### ИСХОДНЫЙ ТЕКСТ
....................

Структура подобного концептуального определения принцессности выглядит следующим образом:
Схема 1. Концептуализация принцессности
С этого момента исследователь должен считать принцессой любой объект, обладающий свойствами телесной изнеженности и плохими манерами. На следующем этапе (операционализация) королева находит интересное методическое решение, позволяющее схватить наличие обоих этих признаков посредством нетривиального экспериментального плана. Она оказывает исследовательское воздействие (подкладывает горошину под двадцать тюфяков и двадцать перин), после чего – на утро – производит замер, задавая бесхитростный вопрос: «Как вам спалось?». Если эмпирический объект достаточно изнежен, чтобы почувствовать горошину, и достаточно плохо воспитан, чтобы сказать об этом хозяевам, то он обладает обоими необходимыми признаками, которые и конституируют его в качестве принцессы (согласно данной выше базовой дефиниции предмета) (схема 2).
Но, допустим, старая королева воспользовалась бы иной концептуализацией. Что, если принцессу делает принцессой как раз противоречивое сочетание телесной изнеженности и готовности непоколебимо следовать дворцовому этикету? Если в основу концептуализации мы положим не образ капризных принцесс эпохи раннего Средневековья, а пример облаченной в железную клетку хороших манер принцессы Вильгельмины Шарлотты Каролины Бранденбург-Ансбахской?
Тогда наша концептуализация будет выглядеть принципиально иначе (схема 3).
Теперь дешевым экспериментом с горошиной отделаться не удастся, потому что если испытуемая на утро скажет: «Я прекрасно спала!», это может в равной степени означать и то, что она хорошо воспитана, и то, что она толстокожая простолюдинка, выдающая себя за особу королевских кровей. (А заодно нам становятся заметны недочеты предыдущей концептуализации. Если испытуемая отвечает: «Ах, ужасно плохо! Я всю ночь не сомкнула глаз. Б-г знает, что там у меня было в постели! Я лежала на чем-то твердом, и теперь у меня все тело в синяках!», это еще не означает, что она действительно плохо спала. Может быть, она просто демонстрирует дурные манеры без соответствующего основания в виде эмпирических ночных страданий.) Для такой модели концептуализации потребуются два операнта и два замера. Нужно, чтобы кто-то ночью подсматривал – то есть осуществлял скрытое формализованное наблюдение, – подсчитывая количество вздохов и иных наблюдаемых признаков бессонницы. И только при сочетании двух положительных результатов измерения (не сомкнула глаз + наутро заявила, что хорошо спала) мы сможем удостовериться в наличии у объекта концептуально сконструированного признака принцессности.

....................

### ПРЕДОСТАВЛЕННЫЕ СТРОКИ
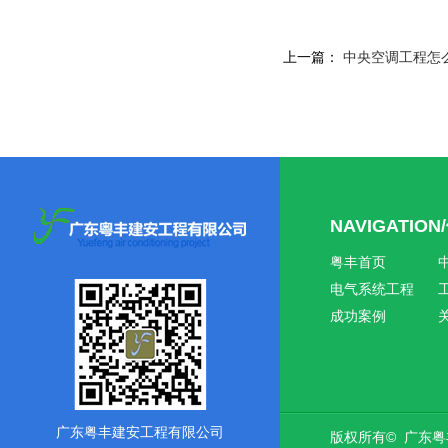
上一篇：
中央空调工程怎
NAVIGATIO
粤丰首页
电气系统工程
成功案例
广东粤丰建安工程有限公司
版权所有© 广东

....................

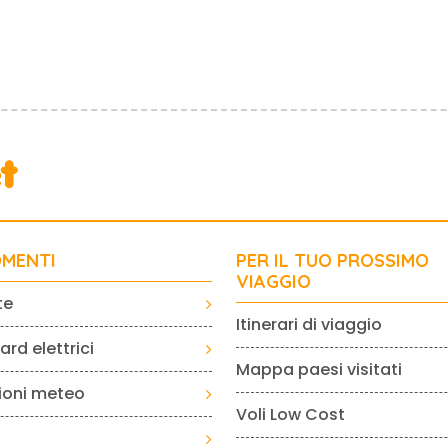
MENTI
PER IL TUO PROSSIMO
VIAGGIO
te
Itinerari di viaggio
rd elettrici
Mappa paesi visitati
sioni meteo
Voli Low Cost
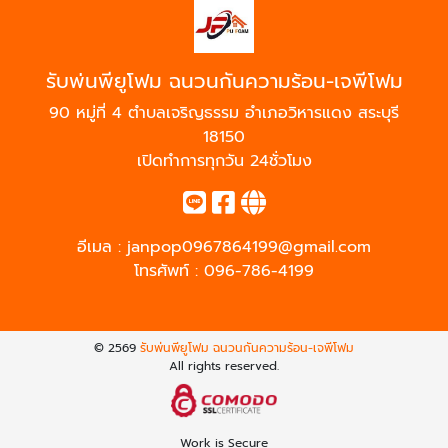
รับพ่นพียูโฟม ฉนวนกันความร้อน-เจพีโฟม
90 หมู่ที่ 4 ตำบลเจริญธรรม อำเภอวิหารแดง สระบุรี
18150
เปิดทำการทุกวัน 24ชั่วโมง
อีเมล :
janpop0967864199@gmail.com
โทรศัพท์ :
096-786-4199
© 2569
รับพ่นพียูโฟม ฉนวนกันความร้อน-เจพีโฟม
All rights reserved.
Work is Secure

....................

Напишите продолжение текста о концептуализации принцессности, начиная сразу после его последнего предложения.

Схема 2. Операционализация принцессности
Схема 3. Альтернативная модель исследования принцессности
Как видим, исходная концептуализация объекта задает не только границы интерпретации собранных данных, но и диктует саму структуру их сбора (так называемую методическую архитектуру исследования).
Но вернемся к городу.
Посмотрим еще раз на Москву в оптике, предложенной П. Бурдьё и О. Трущенко. Что мы видим теперь?
1. Социальных агентов – коллективных (знать, чернь) и индивидуальных (князь) – которые находятся друг с другом в напряженных динамических отношениях.
2. Социальные отношения – силовые и смысловые, синхронные (простолюдины / дворяне) и диахронные (старая аристократия / новая номенклатура) – которые связывают разных агентов.
3. Ресурсы – блага (материальные, символические, культурные etc.), которые размещены в физическом пространстве и за которые борются агенты.
4. Социальные практики (производства, присвоения, символической номинации, легитимации, инвизибилизации etc.) – то, что делают агенты, используя доступные им ресурсы.
5. Физическое пространство – конкретные места, в которых размещены агенты и ресурсы.
Физический город становится ареной борьбы агентов и – одновременно – восковой табличкой, на которой оставляют следы их практики. Закрывая глаза, по примеру Кэролин Стил, бурдьевист не видит Парижа – он видит индивидуальных агентов (студентов, художников и куртизанок), вытесненных коллективным агентом (буржуазией) с левого берега Сены на окраину города, холм Монмартр, где происходит образование нового коллективного агента (богемы) в практиках физического освоения / символического присвоения территории и производства нового культурного ресурса. Затем он видит, как коллективный агент буржуазия в попытке захвата этого культурного ресурса перебирается на Монмартр (используя доступные ему экономические ресурсы), в результате чего цены на аренду поднимаются и обладатели культурного капитала вынуждены в очередной раз мигрировать. По-видимому, недавний захват части южного Гарлема нью-йоркскими хипстерами, в результате которого на авеню Мартина Лютера Кинга и Малкольма Х (символическая маркировка пространства обитателями черных гетто) теперь открылись модные кофейни с дорогим, но по-прежнему безвкусным кофе (новая символическая маркировка), может быть описан в тех же категориях.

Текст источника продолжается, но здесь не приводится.